-- ENTRIES SHOWN follows --

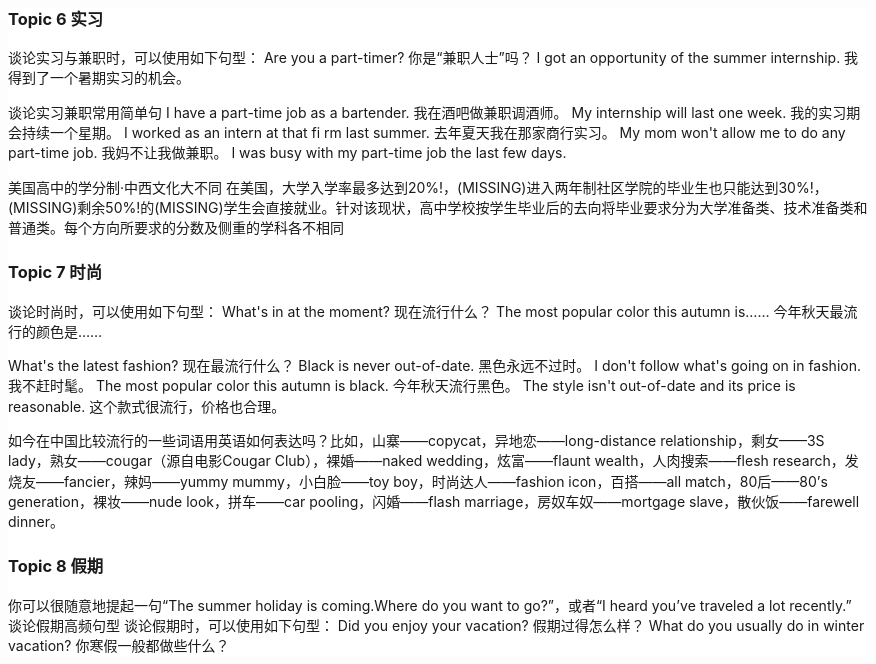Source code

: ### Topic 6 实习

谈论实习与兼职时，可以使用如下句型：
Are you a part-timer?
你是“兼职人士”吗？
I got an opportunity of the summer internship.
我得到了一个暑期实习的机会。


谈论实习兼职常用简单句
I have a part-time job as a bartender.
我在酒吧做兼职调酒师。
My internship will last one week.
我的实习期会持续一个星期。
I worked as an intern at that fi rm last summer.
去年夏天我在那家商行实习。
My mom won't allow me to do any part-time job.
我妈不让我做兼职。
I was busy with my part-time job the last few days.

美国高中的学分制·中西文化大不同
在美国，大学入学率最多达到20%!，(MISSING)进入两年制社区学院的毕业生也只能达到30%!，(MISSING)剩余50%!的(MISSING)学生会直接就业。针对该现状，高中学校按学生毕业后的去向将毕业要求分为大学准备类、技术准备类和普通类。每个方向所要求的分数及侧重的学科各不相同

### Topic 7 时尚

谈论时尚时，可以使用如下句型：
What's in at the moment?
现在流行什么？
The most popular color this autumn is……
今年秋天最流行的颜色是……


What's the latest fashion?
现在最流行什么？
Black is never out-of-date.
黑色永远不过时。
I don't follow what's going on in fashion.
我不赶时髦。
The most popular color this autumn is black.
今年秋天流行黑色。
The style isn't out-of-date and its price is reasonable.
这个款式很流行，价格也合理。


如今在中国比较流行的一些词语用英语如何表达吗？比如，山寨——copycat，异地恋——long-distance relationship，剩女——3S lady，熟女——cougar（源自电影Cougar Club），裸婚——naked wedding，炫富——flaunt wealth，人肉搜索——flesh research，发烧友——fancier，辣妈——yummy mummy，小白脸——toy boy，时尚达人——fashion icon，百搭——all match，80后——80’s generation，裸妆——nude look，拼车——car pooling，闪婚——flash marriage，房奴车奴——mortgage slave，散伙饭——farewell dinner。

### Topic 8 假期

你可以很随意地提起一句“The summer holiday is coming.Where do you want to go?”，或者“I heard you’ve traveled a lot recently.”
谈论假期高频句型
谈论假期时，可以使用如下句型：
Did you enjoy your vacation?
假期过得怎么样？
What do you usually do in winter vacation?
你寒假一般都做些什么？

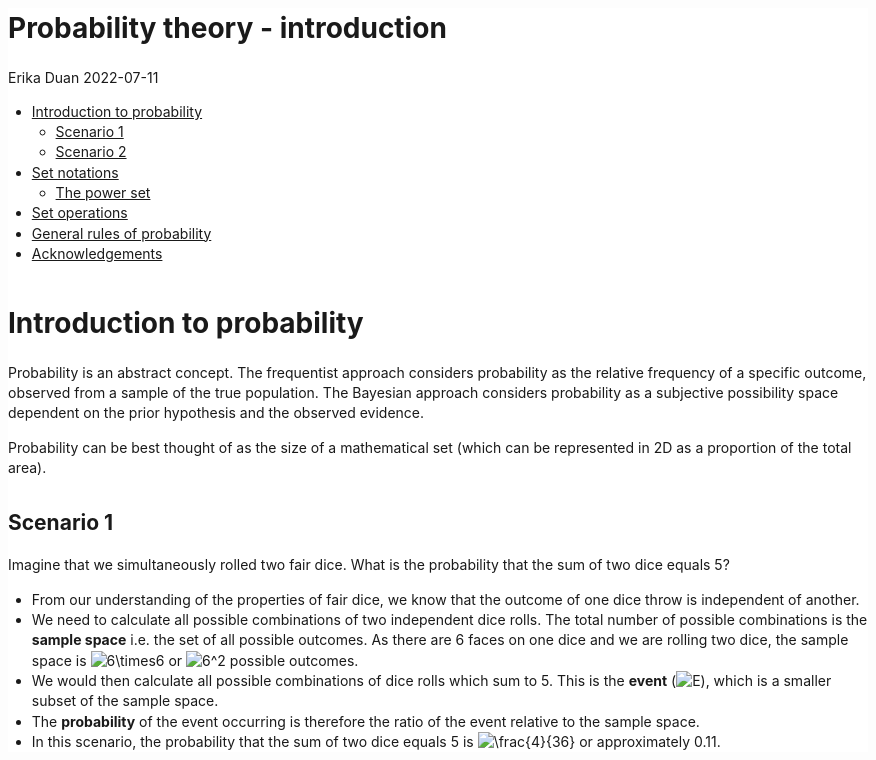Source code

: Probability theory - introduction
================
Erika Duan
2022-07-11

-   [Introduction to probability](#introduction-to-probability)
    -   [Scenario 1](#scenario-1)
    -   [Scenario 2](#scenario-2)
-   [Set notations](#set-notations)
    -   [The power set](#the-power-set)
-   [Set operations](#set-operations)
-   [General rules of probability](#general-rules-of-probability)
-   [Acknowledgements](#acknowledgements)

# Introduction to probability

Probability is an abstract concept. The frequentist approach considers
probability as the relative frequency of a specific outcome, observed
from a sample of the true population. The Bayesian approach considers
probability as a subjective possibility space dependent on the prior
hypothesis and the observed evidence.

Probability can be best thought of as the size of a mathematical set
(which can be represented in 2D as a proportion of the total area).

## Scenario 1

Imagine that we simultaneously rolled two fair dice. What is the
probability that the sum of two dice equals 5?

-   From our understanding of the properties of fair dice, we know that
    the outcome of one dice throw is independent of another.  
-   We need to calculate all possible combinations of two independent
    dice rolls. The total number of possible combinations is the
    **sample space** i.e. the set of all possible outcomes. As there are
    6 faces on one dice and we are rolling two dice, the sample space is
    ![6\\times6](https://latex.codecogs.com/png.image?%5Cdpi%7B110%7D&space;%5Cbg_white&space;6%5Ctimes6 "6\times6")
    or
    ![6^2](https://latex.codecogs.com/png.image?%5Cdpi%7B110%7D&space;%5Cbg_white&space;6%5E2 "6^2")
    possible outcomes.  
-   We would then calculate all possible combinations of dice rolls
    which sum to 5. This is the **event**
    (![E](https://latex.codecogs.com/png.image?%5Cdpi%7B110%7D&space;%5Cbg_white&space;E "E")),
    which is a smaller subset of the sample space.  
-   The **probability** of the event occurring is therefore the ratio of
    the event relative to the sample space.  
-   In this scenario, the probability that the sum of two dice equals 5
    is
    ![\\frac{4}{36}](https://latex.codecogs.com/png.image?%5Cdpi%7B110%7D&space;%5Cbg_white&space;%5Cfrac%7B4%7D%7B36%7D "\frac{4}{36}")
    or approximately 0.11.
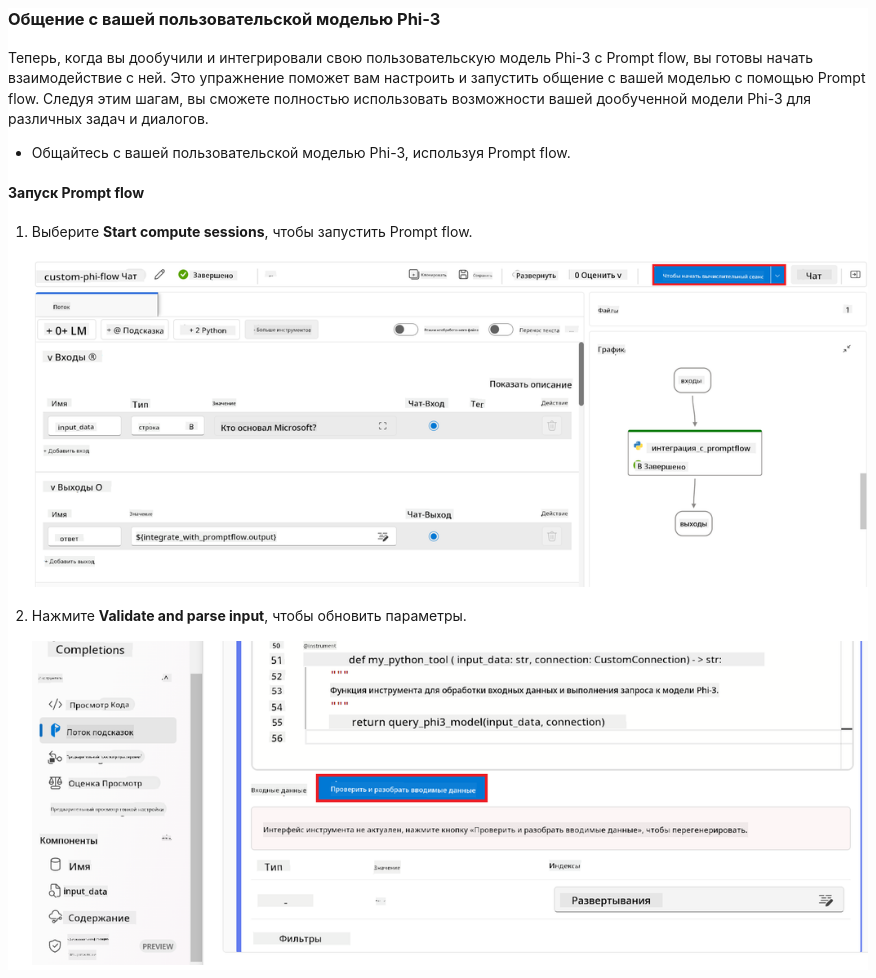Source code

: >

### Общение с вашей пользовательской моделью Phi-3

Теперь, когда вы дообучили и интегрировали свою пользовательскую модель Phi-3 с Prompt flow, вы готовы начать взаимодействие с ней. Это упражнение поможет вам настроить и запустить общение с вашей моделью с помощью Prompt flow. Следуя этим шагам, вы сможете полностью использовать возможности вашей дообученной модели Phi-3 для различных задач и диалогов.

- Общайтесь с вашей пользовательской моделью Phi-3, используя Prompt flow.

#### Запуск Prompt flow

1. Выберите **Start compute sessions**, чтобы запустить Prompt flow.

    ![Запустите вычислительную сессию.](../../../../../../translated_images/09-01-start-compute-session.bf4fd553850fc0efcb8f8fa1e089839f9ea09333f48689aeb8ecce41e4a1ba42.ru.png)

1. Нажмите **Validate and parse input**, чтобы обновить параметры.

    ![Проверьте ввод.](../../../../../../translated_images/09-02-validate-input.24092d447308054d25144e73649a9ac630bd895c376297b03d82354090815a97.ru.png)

-- ENTRIES SHOWN concluded --

● **TASK INSTRUCTIONS**: Write out the source text of each entry above line for line, without any changes, and leave out the pictures.

● **WRITTEN RESPONSE**:
Source code

: ### Topic 6 实习

谈论实习与兼职时，可以使用如下句型：
Are you a part-timer?
你是“兼职人士”吗？
I got an opportunity of the summer internship.
我得到了一个暑期实习的机会。


谈论实习兼职常用简单句
I have a part-time job as a bartender.
我在酒吧做兼职调酒师。
My internship will last one week.
我的实习期会持续一个星期。
I worked as an intern at that fi rm last summer.
去年夏天我在那家商行实习。
My mom won't allow me to do any part-time job.
我妈不让我做兼职。
I was busy with my part-time job the last few days.

美国高中的学分制·中西文化大不同
在美国，大学入学率最多达到20%!，(MISSING)进入两年制社区学院的毕业生也只能达到30%!，(MISSING)剩余50%!的(MISSING)学生会直接就业。针对该现状，高中学校按学生毕业后的去向将毕业要求分为大学准备类、技术准备类和普通类。每个方向所要求的分数及侧重的学科各不相同

### Topic 7 时尚

谈论时尚时，可以使用如下句型：
What's in at the moment?
现在流行什么？
The most popular color this autumn is……
今年秋天最流行的颜色是……


What's the latest fashion?
现在最流行什么？
Black is never out-of-date.
黑色永远不过时。
I don't follow what's going on in fashion.
我不赶时髦。
The most popular color this autumn is black.
今年秋天流行黑色。
The style isn't out-of-date and its price is reasonable.
这个款式很流行，价格也合理。


如今在中国比较流行的一些词语用英语如何表达吗？比如，山寨——copycat，异地恋——long-distance relationship，剩女——3S lady，熟女——cougar（源自电影Cougar Club），裸婚——naked wedding，炫富——flaunt wealth，人肉搜索——flesh research，发烧友——fancier，辣妈——yummy mummy，小白脸——toy boy，时尚达人——fashion icon，百搭——all match，80后——80’s generation，裸妆——nude look，拼车——car pooling，闪婚——flash marriage，房奴车奴——mortgage slave，散伙饭——farewell dinner。

### Topic 8 假期

你可以很随意地提起一句“The summer holiday is coming.Where do you want to go?”，或者“I heard you’ve traveled a lot recently.”
谈论假期高频句型
谈论假期时，可以使用如下句型：
Did you enjoy your vacation?
假期过得怎么样？
What do you usually do in winter vacation?
你寒假一般都做些什么？

Source code

: Probability theory - introduction
================
Erika Duan
2022-07-11

-   [Introduction to probability](#introduction-to-probability)
    -   [Scenario 1](#scenario-1)
    -   [Scenario 2](#scenario-2)
-   [Set notations](#set-notations)
    -   [The power set](#the-power-set)
-   [Set operations](#set-operations)
-   [General rules of probability](#general-rules-of-probability)
-   [Acknowledgements](#acknowledgements)

# Introduction to probability

Probability is an abstract concept. The frequentist approach considers
probability as the relative frequency of a specific outcome, observed
from a sample of the true population. The Bayesian approach considers
probability as a subjective possibility space dependent on the prior
hypothesis and the observed evidence.

Probability can be best thought of as the size of a mathematical set
(which can be represented in 2D as a proportion of the total area).

## Scenario 1

Imagine that we simultaneously rolled two fair dice. What is the
probability that the sum of two dice equals 5?

-   From our understanding of the properties of fair dice, we know that
    the outcome of one dice throw is independent of another.  
-   We need to calculate all possible combinations of two independent
    dice rolls. The total number of possible combinations is the
    **sample space** i.e. the set of all possible outcomes. As there are
    6 faces on one dice and we are rolling two dice, the sample space is
    ![6\\times6](https://latex.codecogs.com/png.image?%5Cdpi%7B110%7D&space;%5Cbg_white&space;6%5Ctimes6 "6\times6")
    or
    ![6^2](https://latex.codecogs.com/png.image?%5Cdpi%7B110%7D&space;%5Cbg_white&space;6%5E2 "6^2")
    possible outcomes.  
-   We would then calculate all possible combinations of dice rolls
    which sum to 5. This is the **event**
    (![E](https://latex.codecogs.com/png.image?%5Cdpi%7B110%7D&space;%5Cbg_white&space;E "E")),
    which is a smaller subset of the sample space.  
-   The **probability** of the event occurring is therefore the ratio of
    the event relative to the sample space.  
-   In this scenario, the probability that the sum of two dice equals 5
    is
    ![\\frac{4}{36}](https://latex.codecogs.com/png.image?%5Cdpi%7B110%7D&space;%5Cbg_white&space;%5Cfrac%7B4%7D%7B36%7D "\frac{4}{36}")
    or approximately 0.11.
Source code

: >

### Общение с вашей пользовательской моделью Phi-3

Теперь, когда вы дообучили и интегрировали свою пользовательскую модель Phi-3 с Prompt flow, вы готовы начать взаимодействие с ней. Это упражнение поможет вам настроить и запустить общение с вашей моделью с помощью Prompt flow. Следуя этим шагам, вы сможете полностью использовать возможности вашей дообученной модели Phi-3 для различных задач и диалогов.

- Общайтесь с вашей пользовательской моделью Phi-3, используя Prompt flow.

#### Запуск Prompt flow

1. Выберите **Start compute sessions**, чтобы запустить Prompt flow.

    ![Запустите вычислительную сессию.](../../../../../../translated_images/09-01-start-compute-session.bf4fd553850fc0efcb8f8fa1e089839f9ea09333f48689aeb8ecce41e4a1ba42.ru.png)

1. Нажмите **Validate and parse input**, чтобы обновить параметры.

    ![Проверьте ввод.](../../../../../../translated_images/09-02-validate-input.24092d447308054d25144e73649a9ac630bd895c376297b03d82354090815a97.ru.png)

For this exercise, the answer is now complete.